EXTRACT PROVIDED>
::::::

Israeli attacks on Syria are a proxy
demonstration of the Bush doctrine of preemption which has been universally
rejected as contrary to international law and UN Charter. Kofi Anan has already
described the new interpretation given by Bush administration to article 51 of
the Charter relating to the inherent right of self-defense as a “fundamental
challenge to the principles on which, however imperfectly, world peace and stability
had rested for the last fifty eight years”. Professor David Held of the London
School of Economics reminded the world of Immanuel Kant’s assertion that a
violent challenge to law and justice in one place had to have consequences for
many other places and could be experienced every where( Violence .Law and
Justice in a Global Age—David Held—Social Research Council). He added that
people no longer lived in a world of discrete national communities but in a
world he called “over lapping communities of fate” where the trajectories of
countries were heavily enmeshed with one another. He asserted that any
assumption that sovereignty was indivisible, illimitable, exclusive and
perpetually entrenched in individual states was now defunct. In other words
states, nations and societies can be judged, scrutinized and appraised by
general and universally accepted standard. One of the greatest contributions of
the Nuremberg Tribunal was the exposition of the principle that in case of
conflict between international rules that protect basic humanitarian values and
state laws the former should get precedence. While the shock, revulsion,
horror, anger and the desire for vengeance towards the perpetrators of
nine-eleven terrorism was understandable, David Held argues, any defensible,
justifiable and sustainable response must be consistent with the founding
principles and aspirations of international society for security, law and
impartial administration of justice embedded in regional and global law and
institutions of global governance. If
the means deployed to fight terrorism contradict these principles then
emotion of the moment may be satisfied but the aggressor opens itself to
greater vulnerability to retribution.
Professor Cark McCauley (of Bryn Mawr
College) sees no especial association between religion and terrorism. He cites
the examples of radical socialist groups with no religious roots like the Red
Brigade of Italy, Baader-Meinhof gang and the Red Army of Germany, and the
Shinning Path of Peru. He also feels that a violent response to terrorism is a
success to the terrorists who hope that a clumsy and over generalized strike
against them will hit some who are yet not radicalized and thereby the radical
elements would be able to extend their base of support and sympathy for their
cause. This is where Israel and the US continue to err by shifting their
response to terrorism from criminal justice to waging war. One can discern a
growing realization even among the hawks that military solution to terrorism
can not endure and perpetual threat of death and destruction can only make the
aggrieved more resolute to face the impenitent and ferocious regnant authority.

::::::

DATA SHOWN>

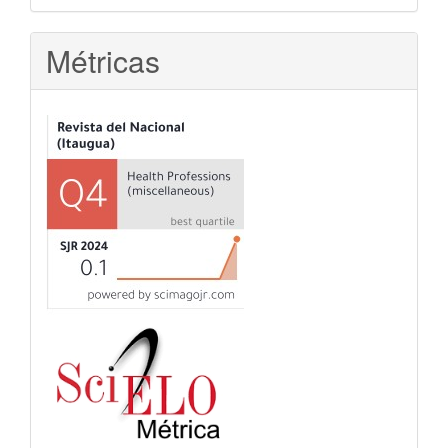
Métricas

::::::

Please carry the passage on responses to terrorism forward from its last sentence. The material above comes from a different source than the passage on responses to terrorism.

EXERCISE RESPONSE>
David Held suggests an alternative approach to counter the strategy of “fear
and hate” through a movement for global,
not American, justice and legitimacy, aimed at establishing the rule of law
replacing war and fostering understanding between communities in place of
terror. He insists on a commitment to the rule of law and not the prosecution
of war; a massive movement to create a new form of global political legitimacy
to confront the reasons why the West is so often seen as self=-interested,
partial, one sided, and insensitive, and, full acknowledgement that the ethical
and justice issues posed by global polarization of wealth, income and power and
resultant asymmetries of life chances, can not be left to market forces to
resolve.
Westerners, particularly the Americans
find it difficult to comprehend the hopelessness felt by an occupied people
whose life and limbs are constantly being threatened by the occupation forces.
Late Professor Edward Said writing about
the crisis of American Jews observed that public American Jewish support for
Israel at present simply did not tolerate any allowance for the existence of an
actual Palestinian people, except in the context of terrorism, violence, evil
and fanaticism .He found that “guilt at being well off in America plays a role
in this kind of delusional thinking, but mostly it is the result of an
extra-ordinary self-isolation in fantasy and myth that comes from education and
unreflective nationalism of a kind unique in the world”. Since the tragic
events of nine-eleven the desire to exact vengeance notwithstanding, there are
signs of sporadic introspection, albeit rare, among American Jews about the
logic of blind support of Israel. One anguished American Jew writing in the
Boston Globe posed the question whether the American Jews would have the
courage to face the meaning and consequences of occupation and open their heart
to narrative and aspirations of the Palestinian people who were also
traumatized and weary. Jews, the writer observed, who have a long history of
struggling against oppression, of fighting for the displaced and dispossessed,
find themselves in the uncomfortable position of supporting policies that many
of them disagree with.
Israel’s orgiastic display of force
against Syria has the distinct possibility of encouraging increased recruitment
of terrorists from among the Arab youth who are disenchanted with the impotence
of their rulers to react to Israeli violence committed with impunity. They are
convinced that Israel’s imitation of the Bush doctrine of preemptive attack
would not have been possible without the total backing of the US. This
conviction is further strengthened by
the certainty of the Congress passing the Syrian Accountability Act next month
which would ban a number of exports to Syria, freeze Syrian assets in the US,
and reduce diplomatic and business ties. Indeed the labeling of the Congress as
“Our Vichy Congress” by Congressional staff George Sunderland reflecting the
Vichyite subservience to Nazi regime may not be off the mark. Sunderland quotes
EU Commissioner Chris Patten’s writing in the Washington Post of being told by
a ranking Democratic Senator that “all of us here are members of Likud now”.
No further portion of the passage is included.